19 Kasım 2012 Pazartesi


"Gitme" diyemem ki ben, diyemem işte...

Bazı anlar vardır, küçük bi çocuğun, yarı yıl tatili sevinci gibi gelip geçicidir! Bi anda sevinci sizi sarıp sarmalar ve o gün geldiğinde tamamen yok olur... Sen böyle sevdin, ben ona bile razı geldim...
Hep bir beyaza düşme telaşıydı sözlerin, aslında siyahına işleyen. Şimdi son sözlerini sıva yap, kalbinin o kalın duvarlarına, ki daha ulaşılmaz daha erişilmez olsun diye...

Koca bir "hiç" diyebiliyorum, ardından korkak bakışlarını alıp ceplerimde saklayarak... Unutmanın en iyi yolu uzak kalmaktan ziyade, nefrete sarılmakmış be şair. Şimdi bana aslında nefretin aşktan doğduğunu söyleme, zira artık bu sözleri görmezden geliyorum. Artık tanıdık değil bana hiç bir yüz!
 Bir gidişin bir bitişin yaşanacağı anları hissettiğimde, "gitme" diyemiyorum. Gideceğini biliyorum, bataklıktaysan eğer, çırpınıp çıkmaya çalışmak yerine, en derinlere kendini bırakıp tamamen kaybolmak daha mantıklı gelir ya, işte öyleyim...

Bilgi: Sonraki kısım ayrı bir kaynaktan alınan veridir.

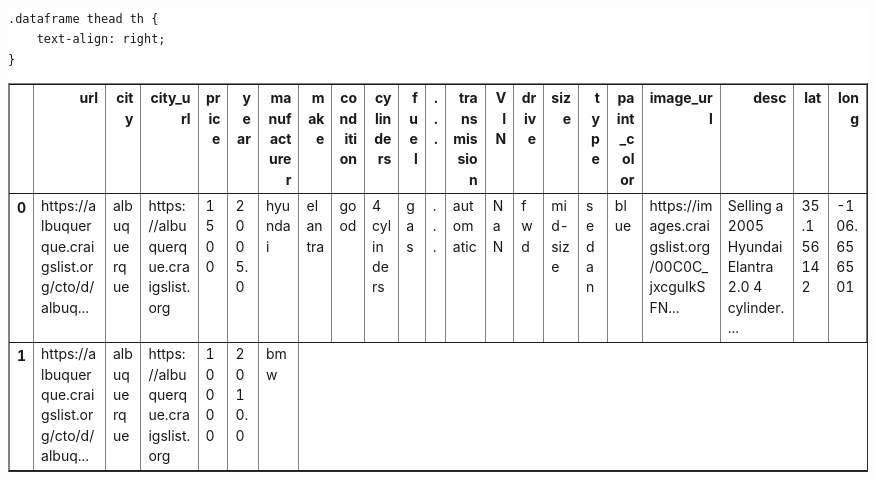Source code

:     .dataframe thead th {
        text-align: right;
    }
</style>
<table border="1" class="dataframe">
  <thead>
    <tr style="text-align: right;">
      <th></th>
      <th>url</th>
      <th>city</th>
      <th>city_url</th>
      <th>price</th>
      <th>year</th>
      <th>manufacturer</th>
      <th>make</th>
      <th>condition</th>
      <th>cylinders</th>
      <th>fuel</th>
      <th>...</th>
      <th>transmission</th>
      <th>VIN</th>
      <th>drive</th>
      <th>size</th>
      <th>type</th>
      <th>paint_color</th>
      <th>image_url</th>
      <th>desc</th>
      <th>lat</th>
      <th>long</th>
    </tr>
  </thead>
  <tbody>
    <tr>
      <th>0</th>
      <td>https://albuquerque.craigslist.org/cto/d/albuq...</td>
      <td>albuquerque</td>
      <td>https://albuquerque.craigslist.org</td>
      <td>1500</td>
      <td>2005.0</td>
      <td>hyundai</td>
      <td>elantra</td>
      <td>good</td>
      <td>4 cylinders</td>
      <td>gas</td>
      <td>...</td>
      <td>automatic</td>
      <td>NaN</td>
      <td>fwd</td>
      <td>mid-size</td>
      <td>sedan</td>
      <td>blue</td>
      <td>https://images.craigslist.org/00C0C_jxcguIkSFN...</td>
      <td>Selling a 2005 Hyundai Elantra 2.0 4 cylinder....</td>
      <td>35.156142</td>
      <td>-106.656501</td>
    </tr>
    <tr>
      <th>1</th>
      <td>https://albuquerque.craigslist.org/cto/d/albuq...</td>
      <td>albuquerque</td>
      <td>https://albuquerque.craigslist.org</td>
      <td>10000</td>
      <td>2010.0</td>
      <td>bmw</td>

Oysa seveceğimiz kırmızılar ve siyahlar vardı, her dilde aynıydı yankısı, ya da "meleğim" tümcesinin... Sonuçta çıkıyordu işte bedenimden soluğun, ve avuç içlerinden bir buse daha...
Seni senden alır gibi, beni benden çıkarır gibi... İçimiz hep boşluk, dışımız hiç kaos...

Son sözüm olmadı hiç, hep satır aralarında kalmışlığım var benim... Son demenin o ağır kokusu ellerimdeyken, gidecek olmanın telaşıyla siliyorum artık avuçlarımı. Oysa nasıl da sarılmak geliyor içimden...

Artık gözlerimi kapatıyorum, o son damla intihar etsin diye...

Vazgeçtim...  http://fizy.com/#s/1aj2h7

5 Kasım 2012 Pazartesi

Karmaşık Duygular Silsilesi...

Ne zaman otursam şu bilgisayar başına dilim lal oluyor sanki, oysa anlatmak istediklerim o kadar yalın ve tek kelimeyle özetlenebilecek bir durumdaki. Ama ben yazmayı seviyorum en çok kalem ve kağıtla bütünlenip karalamayı, içimden ne gelirse, sözcükler uysa da, uymasa da. İçinde kendimden parçaları toplayıp aslında ben buyum demem, yazdıkça çoğalmak, çoğaldıkça içine sığamamak benimkisi. Hani bazen özlersiniz, dile getirirsiniz, yada bunu söylemeye çekinir, kıyıya köşeye iliştiri verirsiniz.

O  kıyıya iliştirdiğiniz yazıla da ansızın karşılaşırsınız o an hüzünle karışık bi yağmur bulutu geçer üzerinizden. Yine içimde ki şairle başbaşayım lö blog :/ ne yaparsam yapayım zamanı ilerletemiyorum sanki. Zamanın bi iminde sıkışmış kalmış gibiyim, bi ses duyuyorum gülümsüyorum, sonra durup düşünüyorum "ya biterse"... "Bazen hiç başlamaması bitmesinden iyidir" deriz ya hani, öylesi biraz hüzünlü, biraz da kekremsi bi özleme boğuluyorum.

Delice görme isteği sarmışken tüm bedenini sen neden bahsediyorsun diyorum kendime. Ama cevabı olmayan soruların içinden çıkmaya çalışıyorum, çalıştıkça daha çok batıyorum. Elimden tutup beni çekecek tek bi kelime bekliyorum. Ne çok şeyle savaşıyorum içimde be şair diyorum. Savaşmadan kazanamazsın diyor. Sonra başımı göğsüne koyup huzura bulanmam gereken yerde, yastığımla yeni bir iç savaşa giriyorum.... Gerisini ne siz söyleyin ne de ben anlatayım. Zira bazen sözcüklerimin esiri oluyorum, öylece susuyorum...

İçimdekileri bi gün yaşamam dileğiyle... Ve yaşamanız dileğiyle.